• _EXERCISE PROMPT_
The number of lines containing the word "Diez" is all you should give; count them in the records below.

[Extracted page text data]
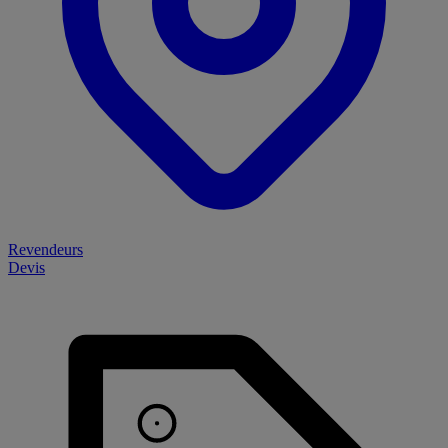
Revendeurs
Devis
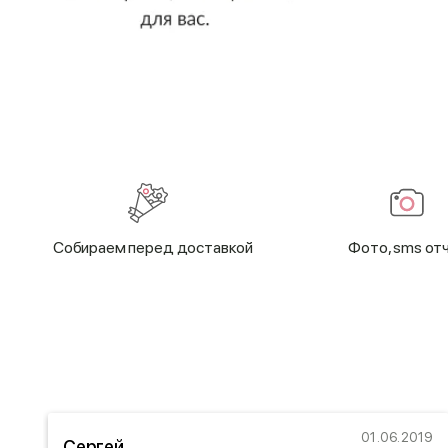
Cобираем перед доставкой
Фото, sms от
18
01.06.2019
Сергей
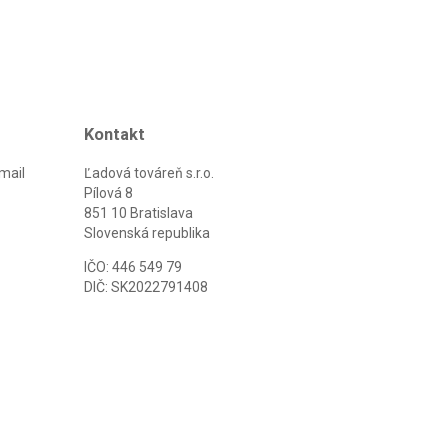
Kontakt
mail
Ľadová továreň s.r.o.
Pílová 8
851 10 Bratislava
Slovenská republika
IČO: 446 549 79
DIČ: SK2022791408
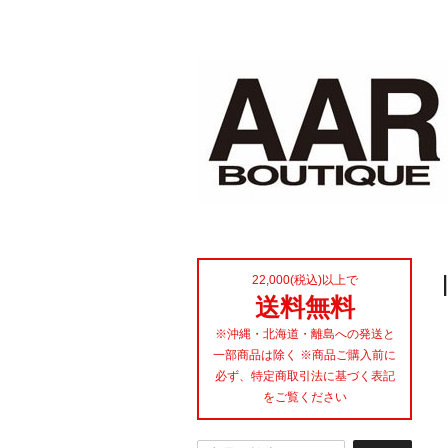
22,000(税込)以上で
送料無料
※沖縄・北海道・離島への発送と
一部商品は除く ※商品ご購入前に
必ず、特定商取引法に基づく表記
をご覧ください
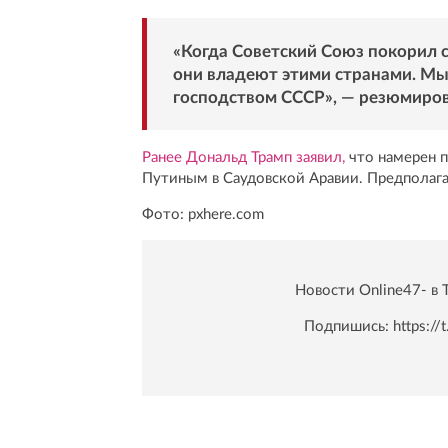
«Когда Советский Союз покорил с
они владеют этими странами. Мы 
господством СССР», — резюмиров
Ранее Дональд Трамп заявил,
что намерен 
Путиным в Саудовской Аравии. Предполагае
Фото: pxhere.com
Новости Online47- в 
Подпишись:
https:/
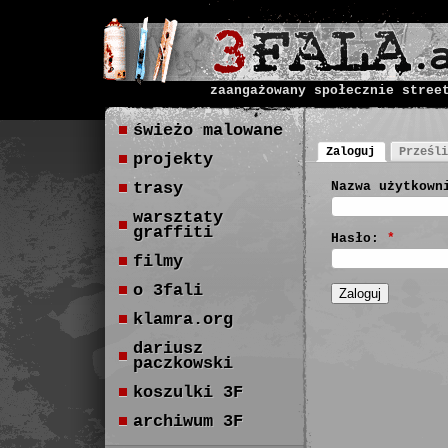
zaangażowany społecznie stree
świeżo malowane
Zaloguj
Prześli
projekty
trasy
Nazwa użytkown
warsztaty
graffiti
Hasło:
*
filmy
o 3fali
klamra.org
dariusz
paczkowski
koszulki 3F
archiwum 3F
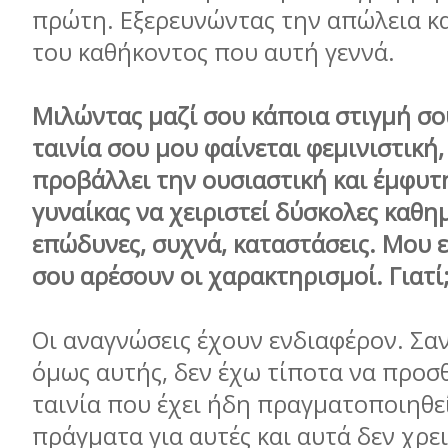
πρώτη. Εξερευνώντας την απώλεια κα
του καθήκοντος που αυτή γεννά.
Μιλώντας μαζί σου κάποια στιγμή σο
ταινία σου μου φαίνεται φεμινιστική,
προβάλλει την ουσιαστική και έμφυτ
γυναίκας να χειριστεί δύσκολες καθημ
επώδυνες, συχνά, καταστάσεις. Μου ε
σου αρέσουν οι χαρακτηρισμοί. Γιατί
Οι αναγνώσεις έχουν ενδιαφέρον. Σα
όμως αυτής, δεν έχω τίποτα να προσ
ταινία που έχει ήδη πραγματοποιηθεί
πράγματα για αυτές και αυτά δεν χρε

...

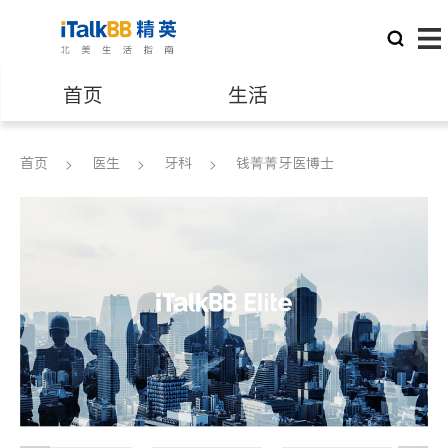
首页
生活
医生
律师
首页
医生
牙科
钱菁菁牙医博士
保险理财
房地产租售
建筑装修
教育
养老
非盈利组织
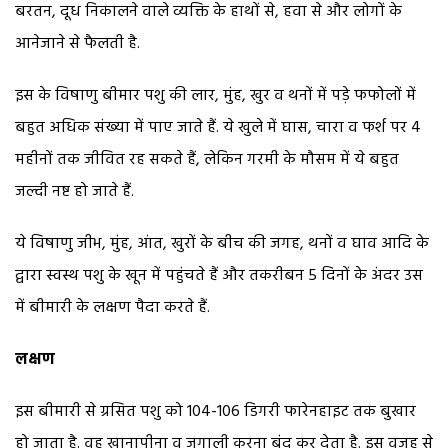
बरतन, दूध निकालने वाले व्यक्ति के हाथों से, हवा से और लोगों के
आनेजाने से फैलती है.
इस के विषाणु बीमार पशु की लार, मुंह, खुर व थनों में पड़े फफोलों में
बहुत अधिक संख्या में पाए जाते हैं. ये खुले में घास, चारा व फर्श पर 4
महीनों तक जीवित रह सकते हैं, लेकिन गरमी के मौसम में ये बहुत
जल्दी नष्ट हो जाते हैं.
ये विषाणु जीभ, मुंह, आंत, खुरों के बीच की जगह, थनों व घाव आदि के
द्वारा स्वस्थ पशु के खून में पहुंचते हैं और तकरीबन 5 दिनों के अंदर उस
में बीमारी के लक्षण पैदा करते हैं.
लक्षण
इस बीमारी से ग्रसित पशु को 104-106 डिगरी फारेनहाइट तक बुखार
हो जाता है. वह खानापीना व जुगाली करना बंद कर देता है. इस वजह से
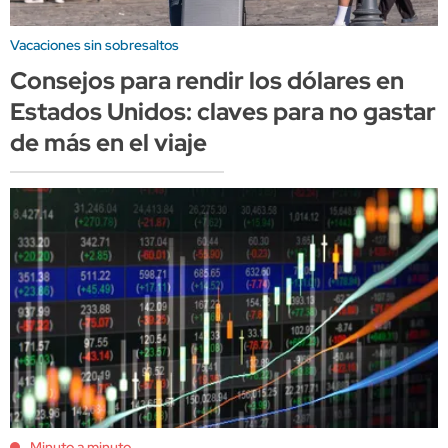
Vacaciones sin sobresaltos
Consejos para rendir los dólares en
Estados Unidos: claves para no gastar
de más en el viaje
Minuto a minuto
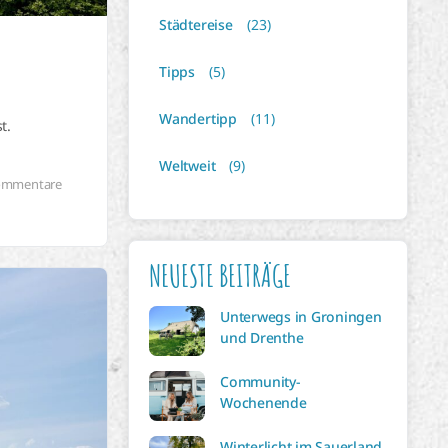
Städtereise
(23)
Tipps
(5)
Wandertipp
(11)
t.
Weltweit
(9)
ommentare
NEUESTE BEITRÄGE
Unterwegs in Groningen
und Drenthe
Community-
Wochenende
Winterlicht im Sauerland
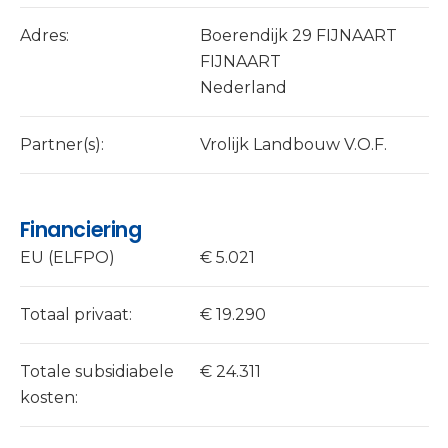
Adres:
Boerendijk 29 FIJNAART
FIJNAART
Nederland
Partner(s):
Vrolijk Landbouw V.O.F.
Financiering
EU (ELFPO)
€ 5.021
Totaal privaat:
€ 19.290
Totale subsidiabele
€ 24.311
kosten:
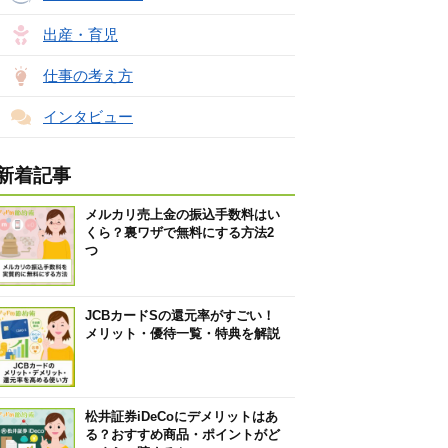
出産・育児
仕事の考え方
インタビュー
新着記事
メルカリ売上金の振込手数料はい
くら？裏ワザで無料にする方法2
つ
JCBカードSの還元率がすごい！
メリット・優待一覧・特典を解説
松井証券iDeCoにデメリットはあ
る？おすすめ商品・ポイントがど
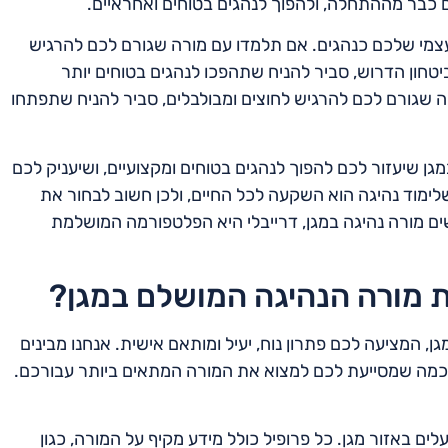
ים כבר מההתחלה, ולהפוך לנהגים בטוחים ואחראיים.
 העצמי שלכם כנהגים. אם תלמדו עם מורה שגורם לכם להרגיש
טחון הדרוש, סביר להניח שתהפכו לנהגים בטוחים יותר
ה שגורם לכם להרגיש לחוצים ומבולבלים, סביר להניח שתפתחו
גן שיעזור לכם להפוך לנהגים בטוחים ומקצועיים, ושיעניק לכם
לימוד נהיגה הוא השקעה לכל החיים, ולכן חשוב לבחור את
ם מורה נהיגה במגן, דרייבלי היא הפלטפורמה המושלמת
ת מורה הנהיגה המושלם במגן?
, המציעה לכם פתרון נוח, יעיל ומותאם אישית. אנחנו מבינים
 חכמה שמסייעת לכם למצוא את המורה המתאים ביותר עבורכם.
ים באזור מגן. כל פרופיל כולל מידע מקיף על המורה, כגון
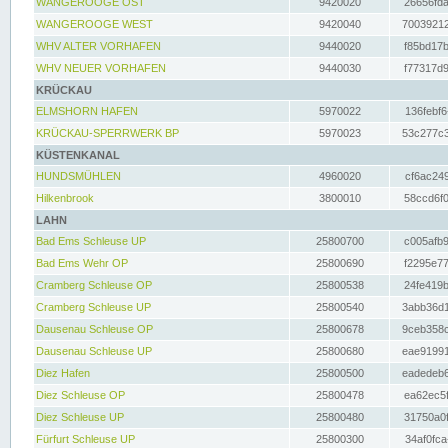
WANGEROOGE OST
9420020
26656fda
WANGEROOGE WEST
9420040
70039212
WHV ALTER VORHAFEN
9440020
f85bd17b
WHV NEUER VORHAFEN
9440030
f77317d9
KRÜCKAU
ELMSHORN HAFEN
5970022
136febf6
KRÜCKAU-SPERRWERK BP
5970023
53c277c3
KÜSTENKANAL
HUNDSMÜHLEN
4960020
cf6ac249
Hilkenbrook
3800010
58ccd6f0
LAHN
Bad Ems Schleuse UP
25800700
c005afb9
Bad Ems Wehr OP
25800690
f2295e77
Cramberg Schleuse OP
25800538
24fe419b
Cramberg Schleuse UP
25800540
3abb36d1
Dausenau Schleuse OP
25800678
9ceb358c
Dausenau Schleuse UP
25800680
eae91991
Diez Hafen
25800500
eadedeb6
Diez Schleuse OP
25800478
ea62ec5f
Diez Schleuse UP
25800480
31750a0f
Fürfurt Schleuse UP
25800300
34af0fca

• _ANSWER TO THIS EXERCISE_
3